Pleurosticta acetabulum is a species of foliose lichen in the family Parmeliaceae. It is common and widespread throughout Europe, where it grows on tree bark. It has also been recorded in Algeria.

==Taxonomy==
Pleurosticta acetabulum is the type species of Pleurosticta – a genus circumscribed by mycologist Franz Petrak in 1931. Petrak's original type species was named Pleurosticta lichenicola, but this is now known as a synonym of P. acetabulum. It was originally described as Lichen acetabulum by Belgian physician and botanist Noël Martin Joseph Necker in 1768. It has been shuffled to several genera in its taxonomic history, acquiring many synonyms. For example, Georg Franz Hoffmann placed it the genus Lobaria in 1796, while Duby considered it a Parmelia in 1830. In more recent history, Maurice Choisy placed it in Parmotrema, while Ted Esslinger moved it to Melanelia.
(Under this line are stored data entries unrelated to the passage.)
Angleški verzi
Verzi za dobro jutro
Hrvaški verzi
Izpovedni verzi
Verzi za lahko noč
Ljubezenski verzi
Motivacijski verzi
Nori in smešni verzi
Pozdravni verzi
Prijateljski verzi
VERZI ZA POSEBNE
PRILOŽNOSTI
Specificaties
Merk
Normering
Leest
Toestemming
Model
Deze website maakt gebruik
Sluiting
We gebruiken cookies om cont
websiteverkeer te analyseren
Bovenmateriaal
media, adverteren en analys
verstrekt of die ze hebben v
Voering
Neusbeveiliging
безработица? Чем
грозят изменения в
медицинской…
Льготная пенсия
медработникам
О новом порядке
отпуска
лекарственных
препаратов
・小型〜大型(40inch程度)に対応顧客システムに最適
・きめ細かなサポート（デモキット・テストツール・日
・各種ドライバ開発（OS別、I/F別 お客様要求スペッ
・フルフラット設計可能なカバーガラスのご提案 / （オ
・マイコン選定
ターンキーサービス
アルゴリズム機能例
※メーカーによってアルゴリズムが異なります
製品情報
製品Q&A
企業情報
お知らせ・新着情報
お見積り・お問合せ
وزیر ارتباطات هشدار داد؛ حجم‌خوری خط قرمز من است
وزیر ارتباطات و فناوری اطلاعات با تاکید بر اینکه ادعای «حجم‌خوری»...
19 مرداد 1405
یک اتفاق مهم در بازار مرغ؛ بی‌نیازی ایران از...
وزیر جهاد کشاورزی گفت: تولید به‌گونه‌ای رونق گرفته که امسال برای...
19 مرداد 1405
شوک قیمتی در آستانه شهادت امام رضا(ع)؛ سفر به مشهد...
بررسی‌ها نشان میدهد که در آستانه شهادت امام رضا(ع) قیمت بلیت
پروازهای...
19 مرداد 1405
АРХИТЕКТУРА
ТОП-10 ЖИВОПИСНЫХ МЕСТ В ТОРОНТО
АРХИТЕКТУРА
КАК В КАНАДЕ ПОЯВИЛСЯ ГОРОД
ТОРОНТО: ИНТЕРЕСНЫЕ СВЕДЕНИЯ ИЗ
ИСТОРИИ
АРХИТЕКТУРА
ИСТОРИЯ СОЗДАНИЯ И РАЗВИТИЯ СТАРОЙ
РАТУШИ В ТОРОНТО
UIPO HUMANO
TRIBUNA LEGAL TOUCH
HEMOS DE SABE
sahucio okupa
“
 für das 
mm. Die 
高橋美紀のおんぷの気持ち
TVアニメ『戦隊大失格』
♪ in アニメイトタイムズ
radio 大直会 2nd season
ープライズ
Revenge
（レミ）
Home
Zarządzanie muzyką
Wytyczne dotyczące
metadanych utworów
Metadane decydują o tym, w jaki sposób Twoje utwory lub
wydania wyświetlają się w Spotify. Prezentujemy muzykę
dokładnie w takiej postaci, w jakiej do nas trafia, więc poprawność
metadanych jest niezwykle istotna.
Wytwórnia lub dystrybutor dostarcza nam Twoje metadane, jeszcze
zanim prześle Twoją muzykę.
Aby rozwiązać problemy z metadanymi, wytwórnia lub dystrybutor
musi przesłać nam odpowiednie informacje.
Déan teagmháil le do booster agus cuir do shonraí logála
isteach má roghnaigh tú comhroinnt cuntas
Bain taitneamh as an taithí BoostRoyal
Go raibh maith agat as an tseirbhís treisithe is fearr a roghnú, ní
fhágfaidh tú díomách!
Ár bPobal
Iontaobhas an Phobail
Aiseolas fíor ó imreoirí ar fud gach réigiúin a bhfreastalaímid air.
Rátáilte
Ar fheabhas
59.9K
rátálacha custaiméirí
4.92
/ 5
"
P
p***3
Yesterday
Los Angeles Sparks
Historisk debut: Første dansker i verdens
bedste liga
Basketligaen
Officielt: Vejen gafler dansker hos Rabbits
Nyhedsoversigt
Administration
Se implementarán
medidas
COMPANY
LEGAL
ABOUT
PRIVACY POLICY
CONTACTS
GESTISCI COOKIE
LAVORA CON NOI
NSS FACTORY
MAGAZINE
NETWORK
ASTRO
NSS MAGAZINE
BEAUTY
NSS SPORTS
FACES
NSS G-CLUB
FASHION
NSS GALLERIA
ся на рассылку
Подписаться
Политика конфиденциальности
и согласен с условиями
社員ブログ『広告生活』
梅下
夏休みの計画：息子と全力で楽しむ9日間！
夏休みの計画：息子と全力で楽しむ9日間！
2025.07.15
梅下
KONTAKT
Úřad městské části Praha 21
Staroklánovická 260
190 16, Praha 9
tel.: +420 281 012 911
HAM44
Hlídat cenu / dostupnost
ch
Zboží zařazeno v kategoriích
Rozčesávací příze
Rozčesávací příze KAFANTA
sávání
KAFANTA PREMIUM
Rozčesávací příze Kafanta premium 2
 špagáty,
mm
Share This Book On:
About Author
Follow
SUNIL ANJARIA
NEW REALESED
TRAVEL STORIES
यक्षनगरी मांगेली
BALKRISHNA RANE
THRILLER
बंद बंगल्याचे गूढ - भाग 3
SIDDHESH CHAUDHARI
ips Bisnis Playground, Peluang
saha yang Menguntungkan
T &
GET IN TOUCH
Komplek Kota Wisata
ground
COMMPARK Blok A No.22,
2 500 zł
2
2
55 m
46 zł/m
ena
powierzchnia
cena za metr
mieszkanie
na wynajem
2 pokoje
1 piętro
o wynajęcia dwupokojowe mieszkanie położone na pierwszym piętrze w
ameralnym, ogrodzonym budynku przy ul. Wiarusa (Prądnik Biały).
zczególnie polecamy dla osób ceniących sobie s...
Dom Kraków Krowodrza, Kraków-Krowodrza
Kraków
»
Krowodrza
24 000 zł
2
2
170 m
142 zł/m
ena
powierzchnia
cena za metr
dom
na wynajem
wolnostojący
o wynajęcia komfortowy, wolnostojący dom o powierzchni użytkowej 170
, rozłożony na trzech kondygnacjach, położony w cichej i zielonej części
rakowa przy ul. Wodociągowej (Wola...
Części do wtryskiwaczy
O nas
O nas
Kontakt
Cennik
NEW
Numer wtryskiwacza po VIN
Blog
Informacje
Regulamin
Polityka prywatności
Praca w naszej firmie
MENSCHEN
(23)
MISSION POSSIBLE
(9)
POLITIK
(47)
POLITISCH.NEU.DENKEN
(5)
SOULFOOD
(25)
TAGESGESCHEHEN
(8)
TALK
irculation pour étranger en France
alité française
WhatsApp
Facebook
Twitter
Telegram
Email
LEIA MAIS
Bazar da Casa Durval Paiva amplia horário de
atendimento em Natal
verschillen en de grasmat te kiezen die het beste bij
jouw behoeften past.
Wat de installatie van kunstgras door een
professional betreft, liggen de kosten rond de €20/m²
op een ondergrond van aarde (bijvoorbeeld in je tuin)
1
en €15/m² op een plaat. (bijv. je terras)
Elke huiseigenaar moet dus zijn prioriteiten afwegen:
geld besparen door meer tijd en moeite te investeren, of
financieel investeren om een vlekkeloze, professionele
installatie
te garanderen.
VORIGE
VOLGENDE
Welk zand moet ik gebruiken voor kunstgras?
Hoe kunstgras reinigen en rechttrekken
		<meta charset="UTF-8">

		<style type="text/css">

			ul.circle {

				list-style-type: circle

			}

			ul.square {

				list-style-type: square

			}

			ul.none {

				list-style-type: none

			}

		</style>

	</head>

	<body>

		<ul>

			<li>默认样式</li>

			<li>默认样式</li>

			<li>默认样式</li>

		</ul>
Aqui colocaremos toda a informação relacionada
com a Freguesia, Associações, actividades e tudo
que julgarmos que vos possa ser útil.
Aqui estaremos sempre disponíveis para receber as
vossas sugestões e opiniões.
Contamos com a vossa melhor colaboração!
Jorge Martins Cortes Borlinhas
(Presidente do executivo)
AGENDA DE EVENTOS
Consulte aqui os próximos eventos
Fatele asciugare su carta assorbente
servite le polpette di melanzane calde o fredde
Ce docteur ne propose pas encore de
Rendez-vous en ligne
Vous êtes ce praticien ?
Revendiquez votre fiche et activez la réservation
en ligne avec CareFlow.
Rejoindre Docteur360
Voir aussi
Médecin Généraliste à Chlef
Most recently, John Elix and H. Thorsten Lumbsch transferred it to Pleurosticta when they resurrected that genus in 1988.

==Chemistry==
The lichen contains several secondary chemicals, including atranorin, salazinic, norstictic, protocetraric, and evernic acids.

==Ecology==
Lichenicolous fungi that have been recorded growing on Pleurosticta acetabulum include Abrothallus acetabuli, Lichenoconium erodens, and Stigmidium acetabuli.

==Research==
Pleurosticta acetabulum has been used for research investigating its tolerance to extreme environmental conditions, such as those that might be found on planet Mars. It was shown that following exposure to complete dehydration, extremely low temperature (-196°C/77K), and oxygen depletion, the lichen was able to recover and its ability to produce a high yield of hydrogen was unchanged. This suggests that it might have use in astrobiological applications as a hydrogen producer in bioregenerative life support system for extraterrestrial environments.